横には局長エルトも同席し、書面に目を通す。
「蛮族が・・・滅亡に向かって突き進む・・・か」
エルトは続ける。
「トップが馬鹿だと大変ですな。日本はすべての民が消滅の危機にさらされているという事が全く理解出来ていない」
エルトは哀れみすら感じる。
皇国は多くの国を滅してきた。
今回もその一部になるだろう。
坦々と処刑される蛮族の姿が頭に浮かぶ。
コンコン・・・
ドアがノックされる。
「入れ」
次長ハンスが決裁書類を持って駆け込んでくる。
その顔色は悪く、酷く緊張している。
「どうした?」
エルトは尋ねる。
「今回のフェン王国の戦いに関し、観戦武官の派遣の有無を列強に調査いたしました」
「神聖ミリシアル帝国については、今回も派遣をしないとの回答でした」
「うむ、いつもの事だな。

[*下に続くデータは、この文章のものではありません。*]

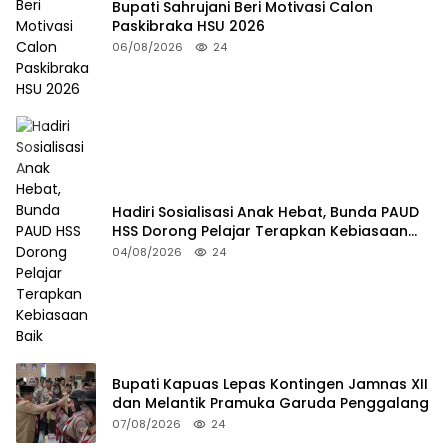
Bupati Sahrujani Beri Motivasi Calon
Paskibraka HSU 2026
06/08/2026
24
Hadiri Sosialisasi Anak Hebat, Bunda PAUD
HSS Dorong Pelajar Terapkan Kebiasaan
Baik
04/08/2026
24
Bupati Kapuas Lepas Kontingen Jamnas XII
dan Melantik Pramuka Garuda Penggalang
07/08/2026
24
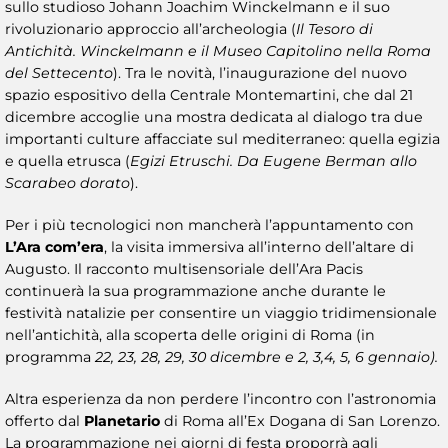
sullo studioso Johann Joachim Winckelmann e il suo
rivoluzionario approccio all’archeologia (
Il Tesoro di
Antichità. Winckelmann e il Museo Capitolino nella Roma
del Settecento
). Tra le novità, l’inaugurazione del nuovo
spazio espositivo della Centrale Montemartini, che dal 21
dicembre accoglie una mostra dedicata al dialogo tra due
importanti culture affacciate sul mediterraneo: quella egizia
e quella etrusca (
Egizi Etruschi. Da Eugene Berman allo
Scarabeo dorato
).
Per i più tecnologici non mancherà l’appuntamento con
L’Ara com’era
, la visita immersiva all’interno dell’altare di
Augusto. Il racconto multisensoriale dell’Ara Pacis
continuerà la sua programmazione anche durante le
festività natalizie per consentire un viaggio tridimensionale
nell’antichità, alla scoperta delle origini di Roma (in
programma
22, 23, 28, 29, 30 dicembre e 2, 3,4, 5, 6 gennaio).
Altra esperienza da non perdere l’incontro con l’astronomia
offerto dal
Planetario
di Roma all’Ex Dogana di San Lorenzo.
La programmazione nei giorni di festa proporrà agli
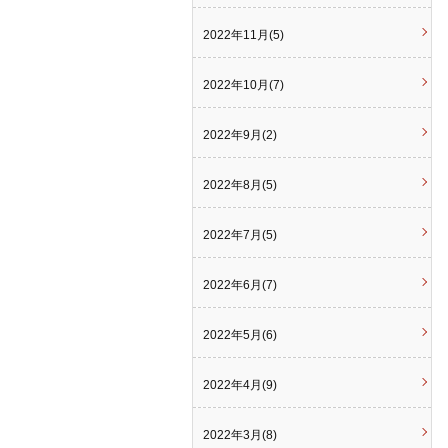
2022年11月(5)
2022年10月(7)
2022年9月(2)
2022年8月(5)
2022年7月(5)
2022年6月(7)
2022年5月(6)
2022年4月(9)
2022年3月(8)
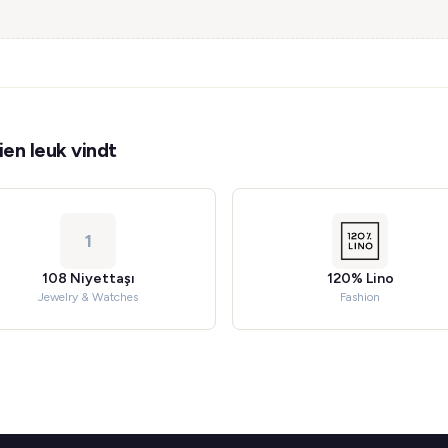
en leuk vindt
1
108 Niyettaşı
120% Lino
Jewelry & Watches
Fashion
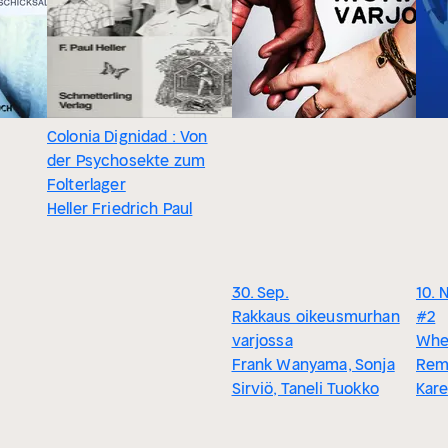
Colonia Dignidad : Von
der Psychosekte zum
Folterlager
Heller Friedrich Paul
30. Sep.
10. 
Rakkaus oikeusmurhan
#2
varjossa
Whe
Frank Wanyama, Sonja
Rem
Sirviö, Taneli Tuokko
Kare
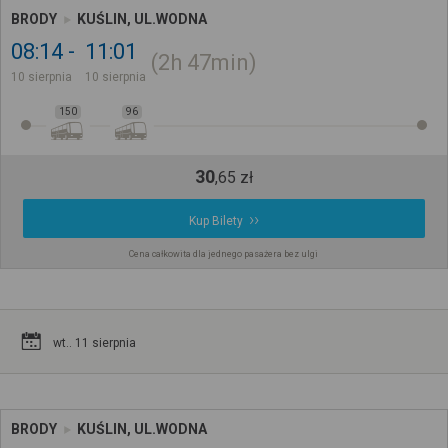
BRODY
KUŚLIN, UL.WODNA
08:14
11:01
2h
47min
10 sierpnia
10 sierpnia
150
96
30
,
65
zł
Kup Bilety
Cena całkowita dla jednego pasażera bez ulgi
wt.. 11 sierpnia
BRODY
KUŚLIN, UL.WODNA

で、ムーは何時派遣してくるのだ?」
ハンスの顔が緊張に包まれる。
「その・・・ムーは皇国へ観戦武官の派遣はしない旨回答してきました」
「ほう、珍しいな。ムーが派遣をして来ないとは。
戦闘の収集癖が無くなったのか?」
「・・・・・・」
次長ハンスが言葉を選ぶ。
「ん?どうした??」
「ムーは・・・・日本に観戦武官を派遣した事が判明いたしました」
「・・・え!!!!!!????」
◆◆◆
それは海面スレスレを飛行していた。
海に溶け込むように青く塗られた機体が10機、上空から見たら見失うだろう。
10機のF-2戦闘機は海面から20m程度の超低空をマッハ0.9の亜音速で飛行していた。
その主翼には各機4発の対艦ミサイルを搭載している。
編隊の成果目標は、フェン王国 ニシノミヤコの西方約30kmの位置に展開する敵竜母艦隊の撃滅である。
付近には20隻程度いるため、すべて撃沈できるよう、10機が割り当てられる。
10機のF-2の対艦ミサイルの数は計40発にも及び、数が多すぎて明らかにオーバーキルであるが、竜母艦隊に確実にダメージを与えるため、多めに機が割り当てられる。
後方上空にはE-767AWACS(早期警戒機)が飛行しておりすでに艦隊上空に12機程度の敵機がいる事も確認されている。
12機の敵機は、他のF-15J改が対応する予定である。
対艦攻撃に特化したF-2戦闘機は亜音速で海面スレスレを進む。
敵艦との距離はどんどん縮まり、すでにミサイルの射程距離に入っている。
敵艦との距離が100kmに迫った時、司令部から無線が入る。
「攻撃を開始セヨ」
10機の編隊から、計40発の空対艦誘導弾がパーパルディア皇国軍竜母艦隊に向かい、飛翔していった。